▶ **Problem to work on**: Return the data below unchanged, without images.

Data items:
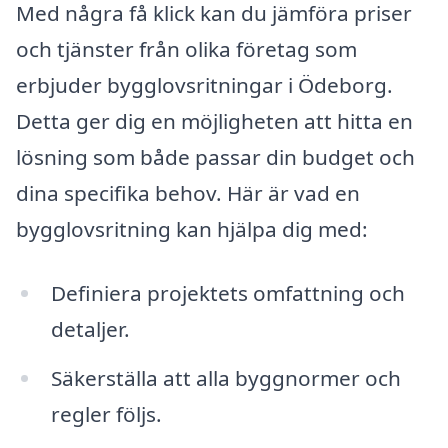
Med några få klick kan du jämföra priser
och tjänster från olika företag som
erbjuder bygglovsritningar i Ödeborg.
Detta ger dig en möjligheten att hitta en
lösning som både passar din budget och
dina specifika behov. Här är vad en
bygglovsritning kan hjälpa dig med:
Definiera projektets omfattning och
detaljer.
Säkerställa att alla byggnormer och
regler följs.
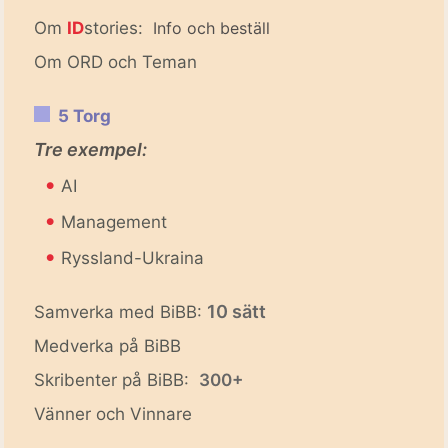
Om
ID
stories:
Info och beställ
Om ORD och Teman
5 Torg
Tre exempel:
•
AI
•
Management
•
Ryssland-Ukraina
10 sätt
Samverka med BiBB:
Medverka på BiBB
Skribenter på BiBB:
300+
Vänner och Vinnare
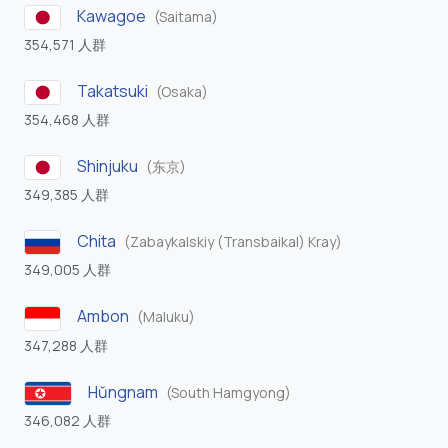
Kawagoe
(Saitama)
354,571 人群
Takatsuki
(Osaka)
354,468 人群
Shinjuku
(东京)
349,385 人群
Chita
(Zabaykalskiy (Transbaikal) Kray)
349,005 人群
Ambon
(Maluku)
347,288 人群
Hŭngnam
(South Hamgyong)
346,082 人群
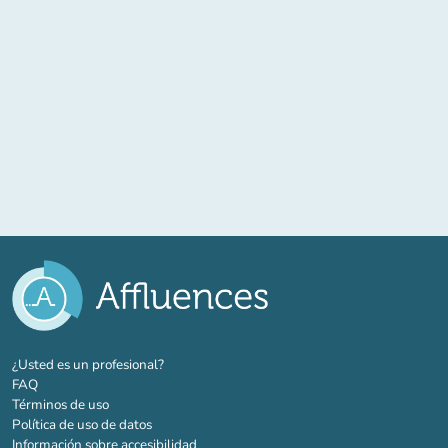
(nueva pestaña)
¿Usted es un profesional?
FAQ
Términos de uso
Política de uso de datos
Información sobre accesibilidad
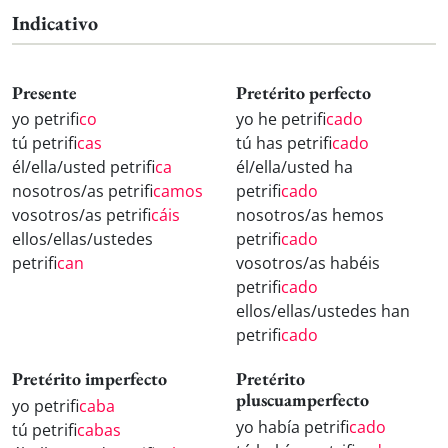
Indicativo
Presente
Pretérito perfecto
yo petrifi
co
yo he petrifi
cado
tú petrifi
cas
tú has petrifi
cado
él/ella/usted petrifi
ca
él/ella/usted ha
nosotros/as petrifi
camos
petrifi
cado
vosotros/as petrifi
cáis
nosotros/as hemos
ellos/ellas/ustedes
petrifi
cado
petrifi
can
vosotros/as habéis
petrifi
cado
ellos/ellas/ustedes han
petrifi
cado
Pretérito imperfecto
Pretérito
pluscuamperfecto
yo petrifi
caba
yo había petrifi
cado
tú petrifi
cabas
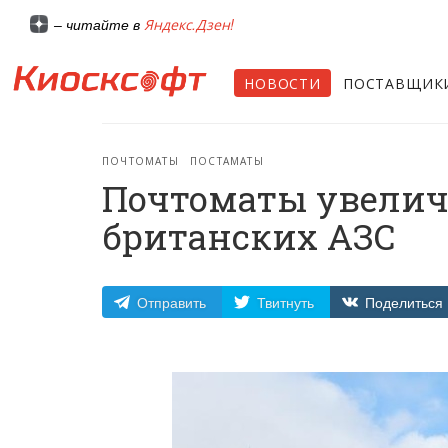
Яндекс.Дзен!
– читайте в
НОВОСТИ
ПОСТАВЩИК
ПОЧТОМАТЫ
ПОСТАМАТЫ
Почтоматы увелич
британских АЗС
Отправить
Твитнуть
Поделиться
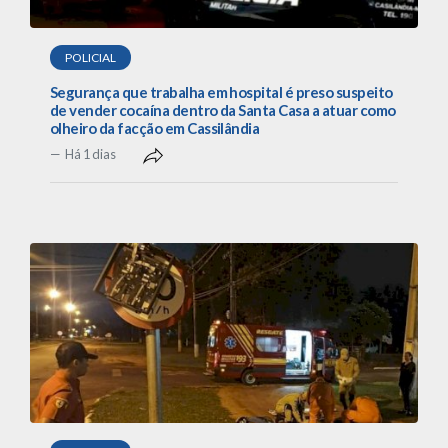
POLICIAL
Segurança que trabalha em hospital é preso suspeito
de vender cocaína dentro da Santa Casa a atuar como
olheiro da facção em Cassilândia
Há 1 dias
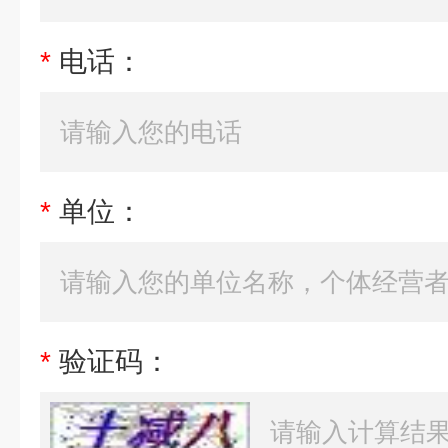
*
电话：
*
单位：
*
验证码：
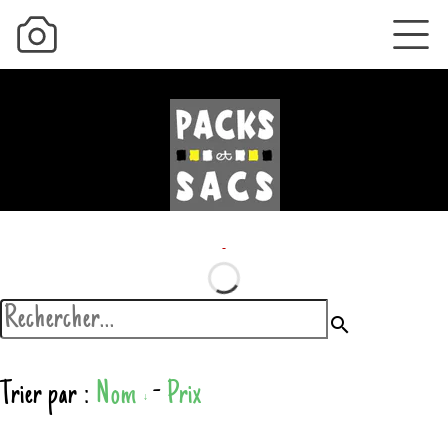
search
Trier par :
Nom
-
Prix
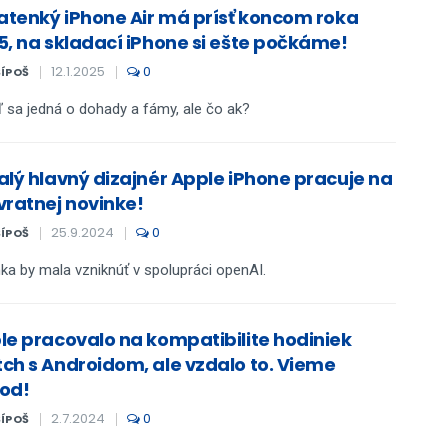
ratenký iPhone Air má prísť koncom roka
5, na skladací iPhone si ešte počkáme!
12.1.2025
0
ŠÍPOŠ
ľ sa jedná o dohady a fámy, ale čo ak?
alý hlavný dizajnér Apple iPhone pracuje na
vratnej novinke!
25.9.2024
0
ŠÍPOŠ
ka by mala vzniknúť v spolupráci openAI.
le pracovalo na kompatibilite hodiniek
ch s Androidom, ale vzdalo to. Vieme
od!
2.7.2024
0
ŠÍPOŠ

▶ **Answer to the problem**:
Med några få klick kan du jämföra priser
och tjänster från olika företag som
erbjuder bygglovsritningar i Ödeborg.
Detta ger dig en möjligheten att hitta en
lösning som både passar din budget och
dina specifika behov. Här är vad en
bygglovsritning kan hjälpa dig med:
Definiera projektets omfattning och
detaljer.
Säkerställa att alla byggnormer och
regler följs.
Om
ID
stories:
Info och beställ
Om ORD och Teman
5 Torg
Tre exempel:
•
AI
•
Management
•
Ryssland-Ukraina
10 sätt
Samverka med BiBB:
Medverka på BiBB
Skribenter på BiBB:
300+
Vänner och Vinnare
Kawagoe
(Saitama)
354,571 人群
Takatsuki
(Osaka)
354,468 人群
Shinjuku
(东京)
349,385 人群
Chita
(Zabaykalskiy (Transbaikal) Kray)
349,005 人群
Ambon
(Maluku)
347,288 人群
Hŭngnam
(South Hamgyong)
346,082 人群
(nueva pestaña)
¿Usted es un profesional?
FAQ
Términos de uso
Política de uso de datos
Información sobre accesibilidad
Indicativo
Presente
Pretérito perfecto
yo petrifi
co
yo he petrifi
cado
tú petrifi
cas
tú has petrifi
cado
él/ella/usted petrifi
ca
él/ella/usted ha
nosotros/as petrifi
camos
petrifi
cado
vosotros/as petrifi
cáis
nosotros/as hemos
ellos/ellas/ustedes
petrifi
cado
petrifi
can
vosotros/as habéis
petrifi
cado
ellos/ellas/ustedes han
petrifi
cado
Pretérito imperfecto
Pretérito
pluscuamperfecto
yo petrifi
caba
yo había petrifi
cado
tú petrifi
cabas
Яндекс.Дзен!
– читайте в
НОВОСТИ
ПОСТАВЩИК
ПОЧТОМАТЫ
ПОСТАМАТЫ
Почтоматы увелич
британских АЗС
Отправить
Твитнуть
Поделиться
POLICIAL
Segurança que trabalha em hospital é preso suspeito
de vender cocaína dentro da Santa Casa a atuar como
olheiro da facção em Cassilândia
Há 1 dias
*
电话：
*
单位：
*
验证码：
search
Trier par :
Nom
-
Prix
ratenký iPhone Air má prísť koncom roka
5, na skladací iPhone si ešte počkáme!
12.1.2025
0
ŠÍPOŠ
ľ sa jedná o dohady a fámy, ale čo ak?
alý hlavný dizajnér Apple iPhone pracuje na
vratnej novinke!
25.9.2024
0
ŠÍPOŠ
ka by mala vzniknúť v spolupráci openAI.
le pracovalo na kompatibilite hodiniek
ch s Androidom, ale vzdalo to. Vieme
od!
2.7.2024
0
ŠÍPOŠ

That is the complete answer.